One by one, he sold his stores — “they’re all still there, just under different owners” — keeping only the 10-employee Charlotte one. That, a few one-day shows and the convention, which this year featured more than 500 dealers and creators, including some of the biggest names in the business and legendary artists of the past. Here, among the geeks and gawkers, circulate some serious collectors,willing to fork over six figures if they find what they’re looking for. But the odds of finding a hidden gem like Action Comics No. 1 at a show like this are virtually nil. These dealers are pros who know exactly what they’re selling!

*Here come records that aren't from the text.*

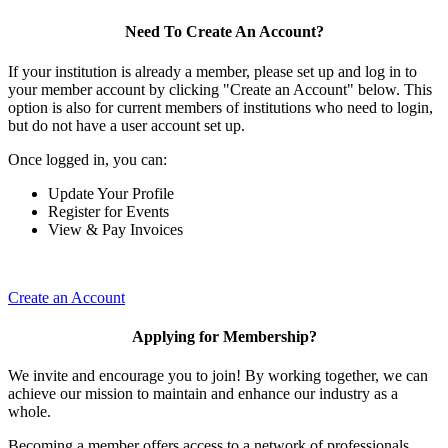
Need To Create An Account?
If your institution is already a member, please set up and log in to
your member account by clicking "Create an Account" below. This
option is also for current members of institutions who need to login,
but do not have a user account set up.
Once logged in, you can:
Update Your Profile
Register for Events
View & Pay Invoices
Create an Account
Applying for Membership?
We invite and encourage you to join! By working together, we can
achieve our mission to maintain and enhance our industry as a
whole.
Becoming a member offers access to a network of professionals,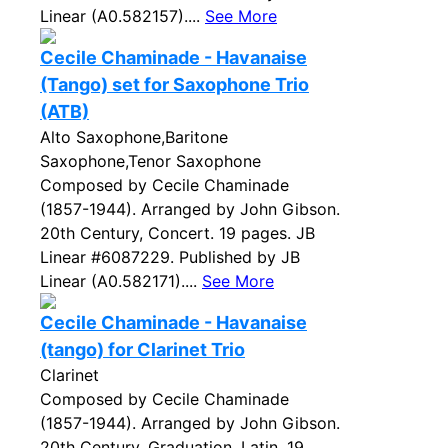
Linear (A0.582157)....
See More
Cecile Chaminade - Havanaise
(Tango) set for Saxophone Trio
(ATB)
Alto Saxophone,Baritone
Saxophone,Tenor Saxophone
Composed by Cecile Chaminade
(1857-1944). Arranged by John Gibson.
20th Century, Concert. 19 pages. JB
Linear #6087229. Published by JB
Linear (A0.582171)....
See More
Cecile Chaminade - Havanaise
(tango) for Clarinet Trio
Clarinet
Composed by Cecile Chaminade
(1857-1944). Arranged by John Gibson.
20th Century, Graduation, Latin. 19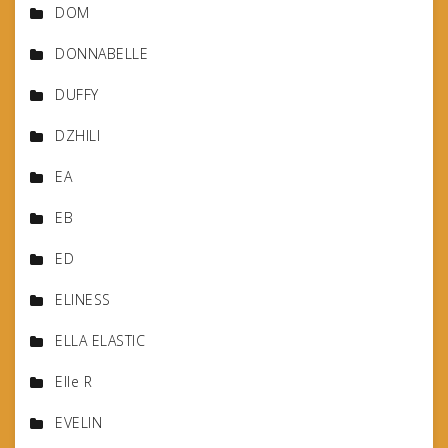
DOM
DONNABELLE
DUFFY
DZHILI
EA
EB
ED
ELINESS
ELLA ELASTIC
Elle R
EVELIN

Most buyers are like Tony Brock, 39, from Tuscaloosa, Ala. — that’s a seven-hour drive! — who collects Bronze Age comics. Collectors often focus on a period: platinum, 1897-1937; golden, 1938-55; silver, 1956-69; bronze, 1970-79; and modern, 1980-present. Brock has been at this since he was a kid,with Silver Age stuff among his bronze. “The garage is full.” His collection is insured for $15,000. “I love the artwork, and they’re fun to read and fun to look at.”
Guys like Brock, Drum says, are the staple. “When a vendor sells a $5,000 or $10,000 comic, it makes me feel good. But the bread and butter is the $3, the $5, the $10 book.” So how much dough does this show rake in? That’s a figure he guards as jealously as a superhero does a secret identity.